• **REQUIRED ACTION**: The entries contain pictures, which should not appear in the copy; everything else must be reproduced exactly.

-*-

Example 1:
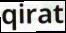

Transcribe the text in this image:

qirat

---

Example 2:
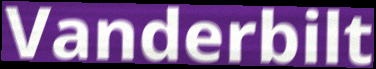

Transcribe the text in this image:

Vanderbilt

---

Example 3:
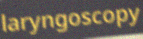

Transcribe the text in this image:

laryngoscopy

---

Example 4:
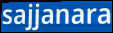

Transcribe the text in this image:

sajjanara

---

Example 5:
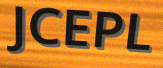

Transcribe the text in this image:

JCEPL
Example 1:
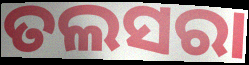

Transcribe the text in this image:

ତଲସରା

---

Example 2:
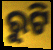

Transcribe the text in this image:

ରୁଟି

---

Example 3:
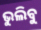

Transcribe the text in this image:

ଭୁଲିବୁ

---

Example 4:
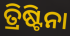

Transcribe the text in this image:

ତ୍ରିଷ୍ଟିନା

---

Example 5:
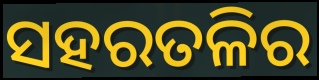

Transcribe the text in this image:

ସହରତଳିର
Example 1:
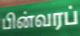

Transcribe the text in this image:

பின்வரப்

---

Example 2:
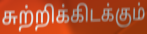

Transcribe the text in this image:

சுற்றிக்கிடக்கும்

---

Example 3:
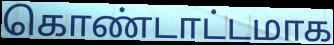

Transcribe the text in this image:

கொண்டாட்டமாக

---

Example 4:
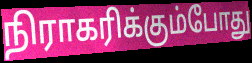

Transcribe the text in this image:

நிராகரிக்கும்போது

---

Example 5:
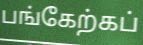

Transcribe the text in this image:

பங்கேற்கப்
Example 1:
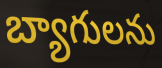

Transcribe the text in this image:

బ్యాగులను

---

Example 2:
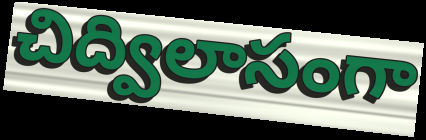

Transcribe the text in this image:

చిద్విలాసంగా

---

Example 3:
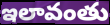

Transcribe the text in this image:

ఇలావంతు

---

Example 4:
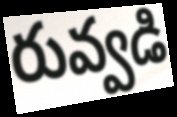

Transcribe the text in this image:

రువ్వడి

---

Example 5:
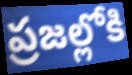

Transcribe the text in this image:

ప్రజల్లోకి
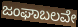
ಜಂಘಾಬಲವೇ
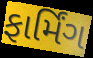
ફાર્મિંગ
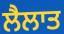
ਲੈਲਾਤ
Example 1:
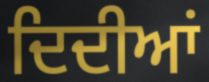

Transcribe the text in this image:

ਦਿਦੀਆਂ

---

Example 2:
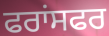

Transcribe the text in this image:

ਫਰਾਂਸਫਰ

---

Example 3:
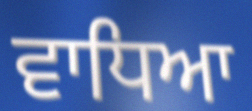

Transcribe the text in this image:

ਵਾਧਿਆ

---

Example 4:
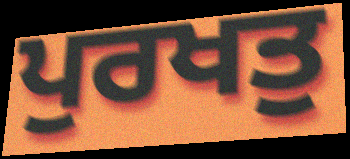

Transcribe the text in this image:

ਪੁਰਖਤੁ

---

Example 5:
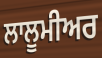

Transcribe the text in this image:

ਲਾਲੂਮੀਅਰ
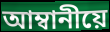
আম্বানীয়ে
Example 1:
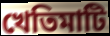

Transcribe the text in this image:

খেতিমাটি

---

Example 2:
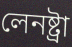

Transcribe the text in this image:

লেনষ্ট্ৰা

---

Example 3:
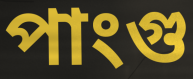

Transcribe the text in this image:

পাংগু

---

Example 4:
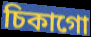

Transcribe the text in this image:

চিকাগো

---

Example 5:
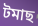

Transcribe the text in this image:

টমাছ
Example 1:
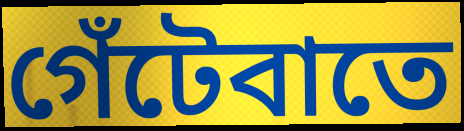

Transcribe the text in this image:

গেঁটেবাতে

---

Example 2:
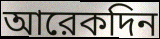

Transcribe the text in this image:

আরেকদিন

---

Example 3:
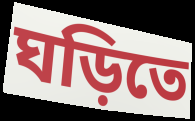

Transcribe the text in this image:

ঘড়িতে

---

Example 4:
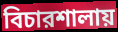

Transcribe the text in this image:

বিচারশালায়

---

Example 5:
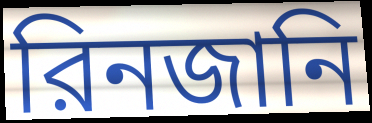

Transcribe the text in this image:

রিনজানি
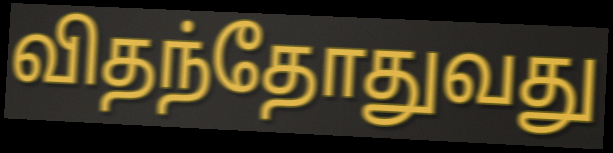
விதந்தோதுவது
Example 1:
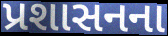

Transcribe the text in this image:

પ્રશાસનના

-*-

• **ANSWER BOX**:
Example 1:

Transcribe the text in this image:

qirat

---

Example 2:

Transcribe the text in this image:

Vanderbilt

---

Example 3:

Transcribe the text in this image:

laryngoscopy

---

Example 4:

Transcribe the text in this image:

sajjanara

---

Example 5:

Transcribe the text in this image:

JCEPL
Example 1:

Transcribe the text in this image:

ତଲସରା

---

Example 2:

Transcribe the text in this image:

ରୁଟି

---

Example 3:

Transcribe the text in this image:

ଭୁଲିବୁ

---

Example 4:

Transcribe the text in this image:

ତ୍ରିଷ୍ଟିନା

---

Example 5:

Transcribe the text in this image:

ସହରତଳିର
Example 1:

Transcribe the text in this image:

பின்வரப்

---

Example 2:

Transcribe the text in this image:

சுற்றிக்கிடக்கும்

---

Example 3:

Transcribe the text in this image:

கொண்டாட்டமாக

---

Example 4:

Transcribe the text in this image:

நிராகரிக்கும்போது

---

Example 5:

Transcribe the text in this image:

பங்கேற்கப்
Example 1:

Transcribe the text in this image:

బ్యాగులను

---

Example 2:

Transcribe the text in this image:

చిద్విలాసంగా

---

Example 3:

Transcribe the text in this image:

ఇలావంతు

---

Example 4:

Transcribe the text in this image:

రువ్వడి

---

Example 5:

Transcribe the text in this image:

ప్రజల్లోకి
ಜಂಘಾಬಲವೇ
ફાર્મિંગ
ਲੈਲਾਤ
Example 1:

Transcribe the text in this image:

ਦਿਦੀਆਂ

---

Example 2:

Transcribe the text in this image:

ਫਰਾਂਸਫਰ

---

Example 3:

Transcribe the text in this image:

ਵਾਧਿਆ

---

Example 4:

Transcribe the text in this image:

ਪੁਰਖਤੁ

---

Example 5:

Transcribe the text in this image:

ਲਾਲੂਮੀਅਰ
আম্বানীয়ে
Example 1:

Transcribe the text in this image:

খেতিমাটি

---

Example 2:

Transcribe the text in this image:

লেনষ্ট্ৰা

---

Example 3:

Transcribe the text in this image:

পাংগু

---

Example 4:

Transcribe the text in this image:

চিকাগো

---

Example 5:

Transcribe the text in this image:

টমাছ
Example 1:

Transcribe the text in this image:

গেঁটেবাতে

---

Example 2:

Transcribe the text in this image:

আরেকদিন

---

Example 3:

Transcribe the text in this image:

ঘড়িতে

---

Example 4:

Transcribe the text in this image:

বিচারশালায়

---

Example 5:

Transcribe the text in this image:

রিনজানি
விதந்தோதுவது
Example 1:

Transcribe the text in this image:

પ્રશાસનના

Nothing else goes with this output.